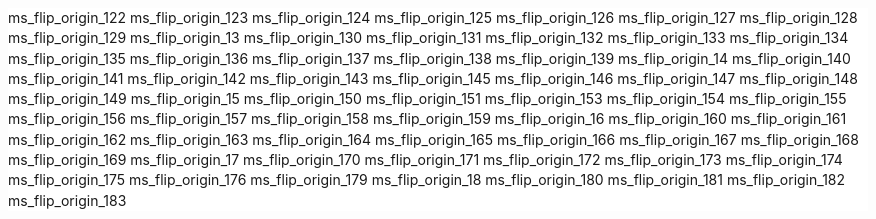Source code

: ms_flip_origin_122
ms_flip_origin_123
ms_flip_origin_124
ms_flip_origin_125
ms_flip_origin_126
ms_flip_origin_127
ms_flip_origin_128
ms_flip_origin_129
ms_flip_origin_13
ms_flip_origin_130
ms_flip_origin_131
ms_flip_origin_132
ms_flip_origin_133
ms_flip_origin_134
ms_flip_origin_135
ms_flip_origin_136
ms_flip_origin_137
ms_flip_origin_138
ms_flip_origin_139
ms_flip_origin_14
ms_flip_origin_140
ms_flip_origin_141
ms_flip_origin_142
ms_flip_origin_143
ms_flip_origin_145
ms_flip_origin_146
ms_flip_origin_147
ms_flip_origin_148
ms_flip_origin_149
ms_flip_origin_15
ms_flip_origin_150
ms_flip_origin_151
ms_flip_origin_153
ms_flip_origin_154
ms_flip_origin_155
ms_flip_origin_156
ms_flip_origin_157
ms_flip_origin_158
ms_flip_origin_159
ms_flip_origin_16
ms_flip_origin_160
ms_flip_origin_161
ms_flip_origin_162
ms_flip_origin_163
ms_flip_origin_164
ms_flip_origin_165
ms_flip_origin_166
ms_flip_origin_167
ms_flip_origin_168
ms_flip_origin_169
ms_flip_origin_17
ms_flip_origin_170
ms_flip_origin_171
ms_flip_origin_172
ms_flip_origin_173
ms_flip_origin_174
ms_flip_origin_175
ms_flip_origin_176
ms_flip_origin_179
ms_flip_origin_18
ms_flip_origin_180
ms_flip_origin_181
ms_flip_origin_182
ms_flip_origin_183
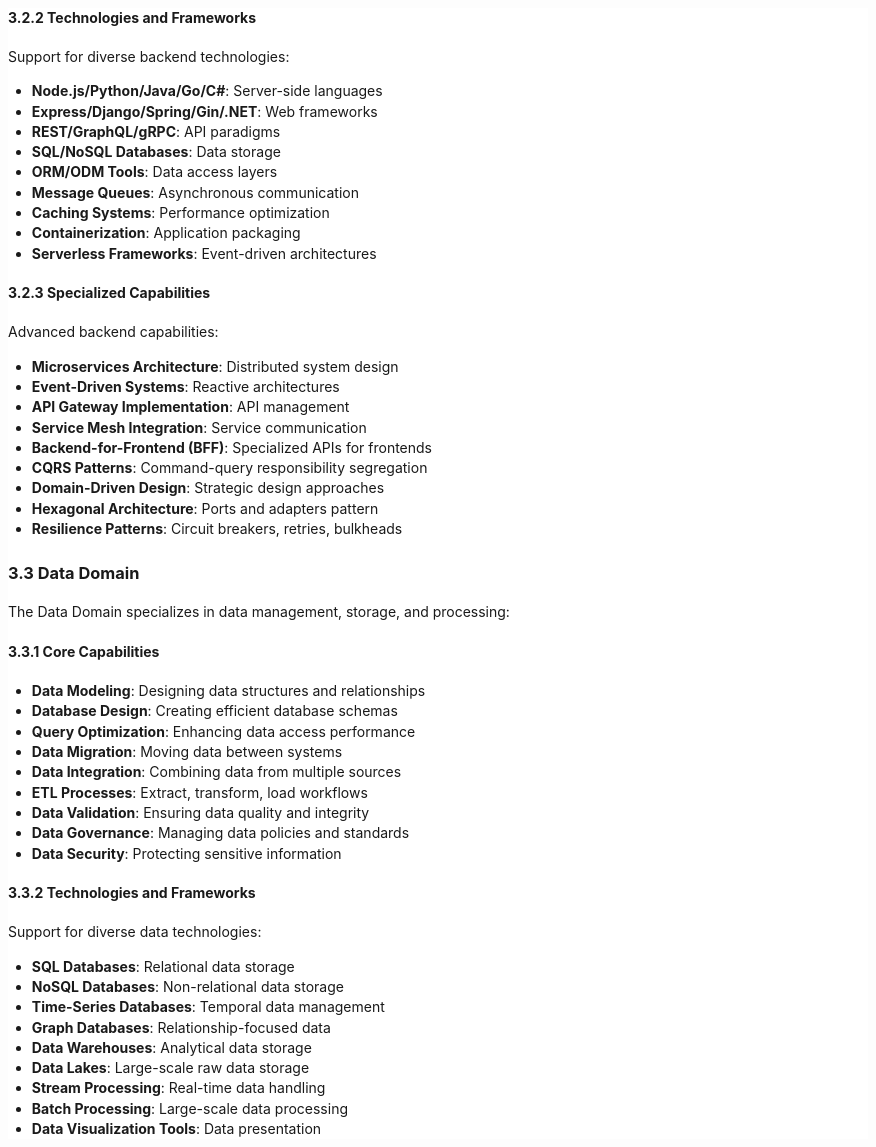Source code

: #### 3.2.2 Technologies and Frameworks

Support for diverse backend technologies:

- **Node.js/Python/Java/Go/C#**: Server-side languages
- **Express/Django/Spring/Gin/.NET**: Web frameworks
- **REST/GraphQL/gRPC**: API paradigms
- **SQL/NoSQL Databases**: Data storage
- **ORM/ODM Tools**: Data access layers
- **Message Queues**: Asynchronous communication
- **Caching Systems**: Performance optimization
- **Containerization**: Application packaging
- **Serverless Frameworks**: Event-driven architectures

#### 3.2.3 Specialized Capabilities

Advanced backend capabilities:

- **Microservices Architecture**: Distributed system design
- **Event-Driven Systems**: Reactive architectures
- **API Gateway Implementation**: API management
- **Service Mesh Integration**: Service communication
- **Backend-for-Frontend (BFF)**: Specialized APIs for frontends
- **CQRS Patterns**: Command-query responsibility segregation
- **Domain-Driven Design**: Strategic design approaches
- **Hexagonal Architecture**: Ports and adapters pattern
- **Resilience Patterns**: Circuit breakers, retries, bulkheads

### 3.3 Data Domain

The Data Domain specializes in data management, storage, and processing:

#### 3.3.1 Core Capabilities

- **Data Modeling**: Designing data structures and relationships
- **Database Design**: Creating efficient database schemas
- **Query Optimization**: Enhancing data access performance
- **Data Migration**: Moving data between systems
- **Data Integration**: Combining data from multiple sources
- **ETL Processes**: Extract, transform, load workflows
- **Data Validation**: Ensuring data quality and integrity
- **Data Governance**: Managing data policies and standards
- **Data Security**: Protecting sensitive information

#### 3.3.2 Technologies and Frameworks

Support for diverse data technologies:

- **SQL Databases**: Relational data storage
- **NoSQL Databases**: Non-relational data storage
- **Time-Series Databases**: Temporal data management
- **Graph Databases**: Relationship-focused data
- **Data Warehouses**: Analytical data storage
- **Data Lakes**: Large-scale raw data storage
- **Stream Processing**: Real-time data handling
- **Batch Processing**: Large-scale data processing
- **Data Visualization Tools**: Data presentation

+---+

* **Consigne**:
Recopiez à l'identique l'ensemble des lignes des données ci-dessus, en laissant les images de côté.

* **Réponse attendue**:
Source code

: ms_flip_origin_122
ms_flip_origin_123
ms_flip_origin_124
ms_flip_origin_125
ms_flip_origin_126
ms_flip_origin_127
ms_flip_origin_128
ms_flip_origin_129
ms_flip_origin_13
ms_flip_origin_130
ms_flip_origin_131
ms_flip_origin_132
ms_flip_origin_133
ms_flip_origin_134
ms_flip_origin_135
ms_flip_origin_136
ms_flip_origin_137
ms_flip_origin_138
ms_flip_origin_139
ms_flip_origin_14
ms_flip_origin_140
ms_flip_origin_141
ms_flip_origin_142
ms_flip_origin_143
ms_flip_origin_145
ms_flip_origin_146
ms_flip_origin_147
ms_flip_origin_148
ms_flip_origin_149
ms_flip_origin_15
ms_flip_origin_150
ms_flip_origin_151
ms_flip_origin_153
ms_flip_origin_154
ms_flip_origin_155
ms_flip_origin_156
ms_flip_origin_157
ms_flip_origin_158
ms_flip_origin_159
ms_flip_origin_16
ms_flip_origin_160
ms_flip_origin_161
ms_flip_origin_162
ms_flip_origin_163
ms_flip_origin_164
ms_flip_origin_165
ms_flip_origin_166
ms_flip_origin_167
ms_flip_origin_168
ms_flip_origin_169
ms_flip_origin_17
ms_flip_origin_170
ms_flip_origin_171
ms_flip_origin_172
ms_flip_origin_173
ms_flip_origin_174
ms_flip_origin_175
ms_flip_origin_176
ms_flip_origin_179
ms_flip_origin_18
ms_flip_origin_180
ms_flip_origin_181
ms_flip_origin_182
ms_flip_origin_183
Source code

: #### 3.2.2 Technologies and Frameworks

Support for diverse backend technologies:

- **Node.js/Python/Java/Go/C#**: Server-side languages
- **Express/Django/Spring/Gin/.NET**: Web frameworks
- **REST/GraphQL/gRPC**: API paradigms
- **SQL/NoSQL Databases**: Data storage
- **ORM/ODM Tools**: Data access layers
- **Message Queues**: Asynchronous communication
- **Caching Systems**: Performance optimization
- **Containerization**: Application packaging
- **Serverless Frameworks**: Event-driven architectures

#### 3.2.3 Specialized Capabilities

Advanced backend capabilities:

- **Microservices Architecture**: Distributed system design
- **Event-Driven Systems**: Reactive architectures
- **API Gateway Implementation**: API management
- **Service Mesh Integration**: Service communication
- **Backend-for-Frontend (BFF)**: Specialized APIs for frontends
- **CQRS Patterns**: Command-query responsibility segregation
- **Domain-Driven Design**: Strategic design approaches
- **Hexagonal Architecture**: Ports and adapters pattern
- **Resilience Patterns**: Circuit breakers, retries, bulkheads

### 3.3 Data Domain

The Data Domain specializes in data management, storage, and processing:

#### 3.3.1 Core Capabilities

- **Data Modeling**: Designing data structures and relationships
- **Database Design**: Creating efficient database schemas
- **Query Optimization**: Enhancing data access performance
- **Data Migration**: Moving data between systems
- **Data Integration**: Combining data from multiple sources
- **ETL Processes**: Extract, transform, load workflows
- **Data Validation**: Ensuring data quality and integrity
- **Data Governance**: Managing data policies and standards
- **Data Security**: Protecting sensitive information

#### 3.3.2 Technologies and Frameworks

Support for diverse data technologies:

- **SQL Databases**: Relational data storage
- **NoSQL Databases**: Non-relational data storage
- **Time-Series Databases**: Temporal data management
- **Graph Databases**: Relationship-focused data
- **Data Warehouses**: Analytical data storage
- **Data Lakes**: Large-scale raw data storage
- **Stream Processing**: Real-time data handling
- **Batch Processing**: Large-scale data processing
- **Data Visualization Tools**: Data presentation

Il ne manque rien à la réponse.